Records from a collection
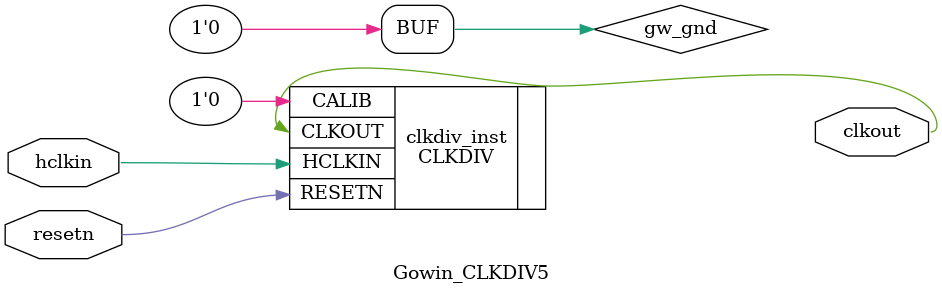
<source format=v>

module Gowin_CLKDIV5 (clkout, hclkin, resetn);

output clkout;
input hclkin;
input resetn;

wire gw_gnd;

assign gw_gnd = 1'b0;

CLKDIV clkdiv_inst (
    .CLKOUT(clkout),
    .HCLKIN(hclkin),
    .RESETN(resetn),
    .CALIB(gw_gnd)
);

defparam clkdiv_inst.DIV_MODE = "5";
defparam clkdiv_inst.GSREN = "false";

endmodule //Gowin_CLKDIV5

</source>
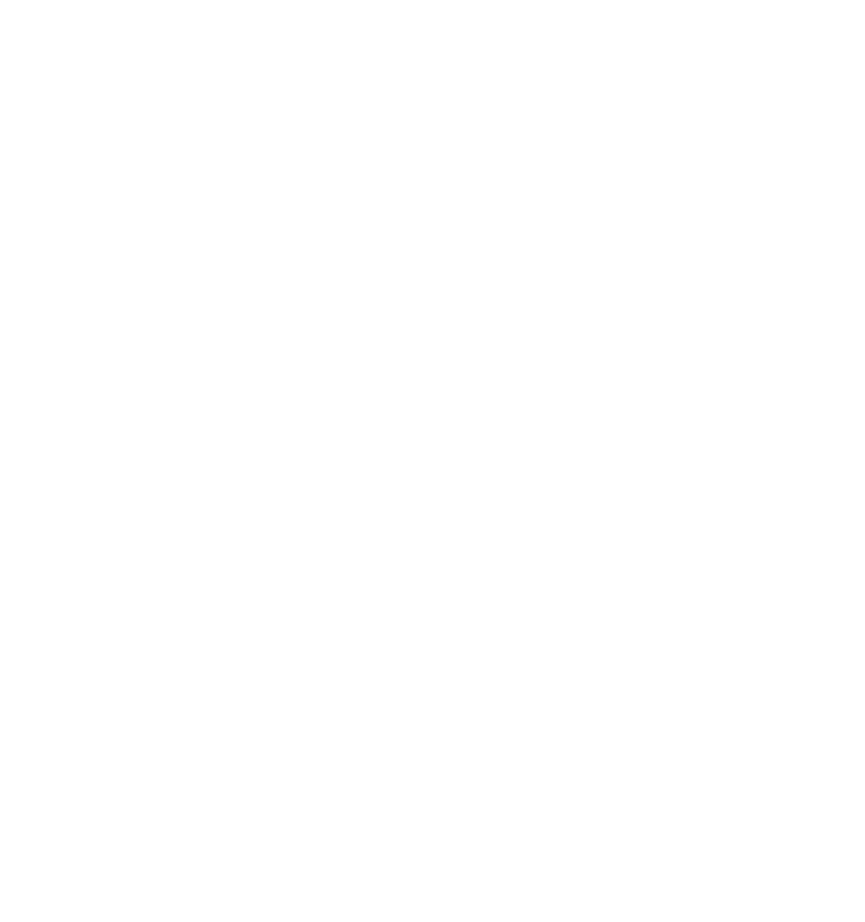
<source format=gbr>
%TF.GenerationSoftware,KiCad,Pcbnew,7.0.9*%
%TF.CreationDate,2024-08-20T19:33:21-06:00*%
%TF.ProjectId,4K layer,344b206c-6179-4657-922e-6b696361645f,rev?*%
%TF.SameCoordinates,Original*%
%TF.FileFunction,Legend,Top*%
%TF.FilePolarity,Positive*%
%FSLAX46Y46*%
G04 Gerber Fmt 4.6, Leading zero omitted, Abs format (unit mm)*
G04 Created by KiCad (PCBNEW 7.0.9) date 2024-08-20 19:33:21*
%MOMM*%
%LPD*%
G01*
G04 APERTURE LIST*
%ADD10C,0.100000*%
%ADD11C,0.150000*%
%ADD12C,3.450000*%
G04 APERTURE END LIST*
D10*
X32618030Y-13213241D02*
X32618030Y-12213241D01*
X32618030Y-12689431D02*
X33189458Y-12689431D01*
X33189458Y-13213241D02*
X33189458Y-12213241D01*
X34094220Y-12546574D02*
X34094220Y-13213241D01*
X33856125Y-12165622D02*
X33618030Y-12879907D01*
X33618030Y-12879907D02*
X34237077Y-12879907D01*
X100677900Y-13213241D02*
X100677900Y-12213241D01*
X100677900Y-12689431D02*
X101249328Y-12689431D01*
X101249328Y-13213241D02*
X101249328Y-12213241D01*
X102249328Y-13213241D02*
X101677900Y-13213241D01*
X101963614Y-13213241D02*
X101963614Y-12213241D01*
X101963614Y-12213241D02*
X101868376Y-12356098D01*
X101868376Y-12356098D02*
X101773138Y-12451336D01*
X101773138Y-12451336D02*
X101677900Y-12498955D01*
X100677900Y-86428886D02*
X100677900Y-85428886D01*
X100677900Y-85905076D02*
X101249328Y-85905076D01*
X101249328Y-86428886D02*
X101249328Y-85428886D01*
X101630281Y-85428886D02*
X102249328Y-85428886D01*
X102249328Y-85428886D02*
X101915995Y-85809838D01*
X101915995Y-85809838D02*
X102058852Y-85809838D01*
X102058852Y-85809838D02*
X102154090Y-85857457D01*
X102154090Y-85857457D02*
X102201709Y-85905076D01*
X102201709Y-85905076D02*
X102249328Y-86000314D01*
X102249328Y-86000314D02*
X102249328Y-86238409D01*
X102249328Y-86238409D02*
X102201709Y-86333647D01*
X102201709Y-86333647D02*
X102154090Y-86381267D01*
X102154090Y-86381267D02*
X102058852Y-86428886D01*
X102058852Y-86428886D02*
X101773138Y-86428886D01*
X101773138Y-86428886D02*
X101677900Y-86381267D01*
X101677900Y-86381267D02*
X101630281Y-86333647D01*
X32618030Y-86428886D02*
X32618030Y-85428886D01*
X32618030Y-85905076D02*
X33189458Y-85905076D01*
X33189458Y-86428886D02*
X33189458Y-85428886D01*
X33618030Y-85524124D02*
X33665649Y-85476505D01*
X33665649Y-85476505D02*
X33760887Y-85428886D01*
X33760887Y-85428886D02*
X33998982Y-85428886D01*
X33998982Y-85428886D02*
X34094220Y-85476505D01*
X34094220Y-85476505D02*
X34141839Y-85524124D01*
X34141839Y-85524124D02*
X34189458Y-85619362D01*
X34189458Y-85619362D02*
X34189458Y-85714600D01*
X34189458Y-85714600D02*
X34141839Y-85857457D01*
X34141839Y-85857457D02*
X33570411Y-86428886D01*
X33570411Y-86428886D02*
X34189458Y-86428886D01*
%LPC*%
D11*
X-27000000Y16800000D02*
X155000000Y16800000D01*
X155000000Y-164200000D01*
X-27000000Y-164200000D01*
X-27000000Y16800000D01*
G36*
X-27000000Y16800000D02*
G01*
X155000000Y16800000D01*
X155000000Y-164200000D01*
X-27000000Y-164200000D01*
X-27000000Y16800000D01*
G37*
D12*
%TO.C,H4*%
X33379935Y-35607822D03*
%TD*%
%TO.C,H1*%
X101439805Y-35607822D03*
%TD*%
%TO.C,H3*%
X101439805Y-108823467D03*
%TD*%
%TO.C,H2*%
X33379935Y-108823467D03*
%TD*%
%LPD*%
M02*

</source>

- [EXERCISE OBJECTIVE] Every line above is to be returned exactly, with its pictures removed.

- [YOUR SOLUTION]
<source format=v>

module Gowin_CLKDIV5 (clkout, hclkin, resetn);

output clkout;
input hclkin;
input resetn;

wire gw_gnd;

assign gw_gnd = 1'b0;

CLKDIV clkdiv_inst (
    .CLKOUT(clkout),
    .HCLKIN(hclkin),
    .RESETN(resetn),
    .CALIB(gw_gnd)
);

defparam clkdiv_inst.DIV_MODE = "5";
defparam clkdiv_inst.GSREN = "false";

endmodule //Gowin_CLKDIV5

</source>
<source format=gbr>
%TF.GenerationSoftware,KiCad,Pcbnew,7.0.9*%
%TF.CreationDate,2024-08-20T19:33:21-06:00*%
%TF.ProjectId,4K layer,344b206c-6179-4657-922e-6b696361645f,rev?*%
%TF.SameCoordinates,Original*%
%TF.FileFunction,Legend,Top*%
%TF.FilePolarity,Positive*%
%FSLAX46Y46*%
G04 Gerber Fmt 4.6, Leading zero omitted, Abs format (unit mm)*
G04 Created by KiCad (PCBNEW 7.0.9) date 2024-08-20 19:33:21*
%MOMM*%
%LPD*%
G01*
G04 APERTURE LIST*
%ADD10C,0.100000*%
%ADD11C,0.150000*%
%ADD12C,3.450000*%
G04 APERTURE END LIST*
D10*
X32618030Y-13213241D02*
X32618030Y-12213241D01*
X32618030Y-12689431D02*
X33189458Y-12689431D01*
X33189458Y-13213241D02*
X33189458Y-12213241D01*
X34094220Y-12546574D02*
X34094220Y-13213241D01*
X33856125Y-12165622D02*
X33618030Y-12879907D01*
X33618030Y-12879907D02*
X34237077Y-12879907D01*
X100677900Y-13213241D02*
X100677900Y-12213241D01*
X100677900Y-12689431D02*
X101249328Y-12689431D01*
X101249328Y-13213241D02*
X101249328Y-12213241D01*
X102249328Y-13213241D02*
X101677900Y-13213241D01*
X101963614Y-13213241D02*
X101963614Y-12213241D01*
X101963614Y-12213241D02*
X101868376Y-12356098D01*
X101868376Y-12356098D02*
X101773138Y-12451336D01*
X101773138Y-12451336D02*
X101677900Y-12498955D01*
X100677900Y-86428886D02*
X100677900Y-85428886D01*
X100677900Y-85905076D02*
X101249328Y-85905076D01*
X101249328Y-86428886D02*
X101249328Y-85428886D01*
X101630281Y-85428886D02*
X102249328Y-85428886D01*
X102249328Y-85428886D02*
X101915995Y-85809838D01*
X101915995Y-85809838D02*
X102058852Y-85809838D01*
X102058852Y-85809838D02*
X102154090Y-85857457D01*
X102154090Y-85857457D02*
X102201709Y-85905076D01*
X102201709Y-85905076D02*
X102249328Y-86000314D01*
X102249328Y-86000314D02*
X102249328Y-86238409D01*
X102249328Y-86238409D02*
X102201709Y-86333647D01*
X102201709Y-86333647D02*
X102154090Y-86381267D01*
X102154090Y-86381267D02*
X102058852Y-86428886D01*
X102058852Y-86428886D02*
X101773138Y-86428886D01*
X101773138Y-86428886D02*
X101677900Y-86381267D01*
X101677900Y-86381267D02*
X101630281Y-86333647D01*
X32618030Y-86428886D02*
X32618030Y-85428886D01*
X32618030Y-85905076D02*
X33189458Y-85905076D01*
X33189458Y-86428886D02*
X33189458Y-85428886D01*
X33618030Y-85524124D02*
X33665649Y-85476505D01*
X33665649Y-85476505D02*
X33760887Y-85428886D01*
X33760887Y-85428886D02*
X33998982Y-85428886D01*
X33998982Y-85428886D02*
X34094220Y-85476505D01*
X34094220Y-85476505D02*
X34141839Y-85524124D01*
X34141839Y-85524124D02*
X34189458Y-85619362D01*
X34189458Y-85619362D02*
X34189458Y-85714600D01*
X34189458Y-85714600D02*
X34141839Y-85857457D01*
X34141839Y-85857457D02*
X33570411Y-86428886D01*
X33570411Y-86428886D02*
X34189458Y-86428886D01*
%LPC*%
D11*
X-27000000Y16800000D02*
X155000000Y16800000D01*
X155000000Y-164200000D01*
X-27000000Y-164200000D01*
X-27000000Y16800000D01*
G36*
X-27000000Y16800000D02*
G01*
X155000000Y16800000D01*
X155000000Y-164200000D01*
X-27000000Y-164200000D01*
X-27000000Y16800000D01*
G37*
D12*
%TO.C,H4*%
X33379935Y-35607822D03*
%TD*%
%TO.C,H1*%
X101439805Y-35607822D03*
%TD*%
%TO.C,H3*%
X101439805Y-108823467D03*
%TD*%
%TO.C,H2*%
X33379935Y-108823467D03*
%TD*%
%LPD*%
M02*

</source>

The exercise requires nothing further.